Job ::
Take the records below from their first line through the line holding "2013 llegaron 4.000.", and set each of those lines down exactly, without pictures.

Collected data ::
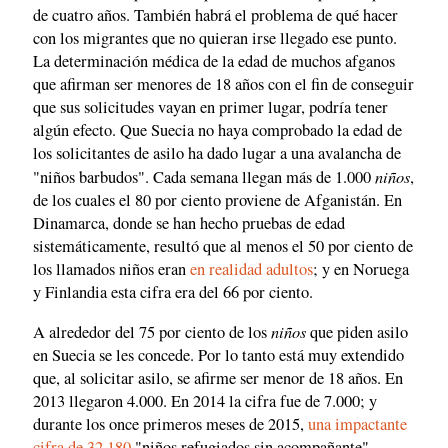
de cuatro años. También habrá el problema de qué hacer
con los migrantes que no quieran irse llegado ese punto.
La determinación médica de la edad de muchos afganos
que afirman ser menores de 18 años con el fin de conseguir
que sus solicitudes vayan en primer lugar, podría tener
algún efecto. Que Suecia no haya comprobado la edad de
los solicitantes de asilo ha dado lugar a una avalancha de
niños
"niños barbudos". Cada semana llegan más de 1.000
,
de los cuales el 80 por ciento proviene de Afganistán. En
Dinamarca, donde se han hecho pruebas de edad
sistemáticamente, resultó que al menos el 50 por ciento de
los llamados niños eran
en realidad adultos
; y en Noruega
y Finlandia esta cifra era del 66 por ciento.
niños
A alrededor del 75 por ciento de los
que piden asilo
en Suecia se les concede. Por lo tanto está muy extendido
que, al solicitar asilo, se afirme ser menor de 18 años. En
2013 llegaron 4.000. En 2014 la cifra fue de 7.000; y
durante los once primeros meses de 2015,
una impactante
cifra de 32.180
"niños refugiados sin acompañante"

Result below ::
de cuatro años. También habrá el problema de qué hacer
con los migrantes que no quieran irse llegado ese punto.
La determinación médica de la edad de muchos afganos
que afirman ser menores de 18 años con el fin de conseguir
que sus solicitudes vayan en primer lugar, podría tener
algún efecto. Que Suecia no haya comprobado la edad de
los solicitantes de asilo ha dado lugar a una avalancha de
niños
"niños barbudos". Cada semana llegan más de 1.000
,
de los cuales el 80 por ciento proviene de Afganistán. En
Dinamarca, donde se han hecho pruebas de edad
sistemáticamente, resultó que al menos el 50 por ciento de
los llamados niños eran
en realidad adultos
; y en Noruega
y Finlandia esta cifra era del 66 por ciento.
niños
A alrededor del 75 por ciento de los
que piden asilo
en Suecia se les concede. Por lo tanto está muy extendido
que, al solicitar asilo, se afirme ser menor de 18 años. En
2013 llegaron 4.000. En 2014 la cifra fue de 7.000; y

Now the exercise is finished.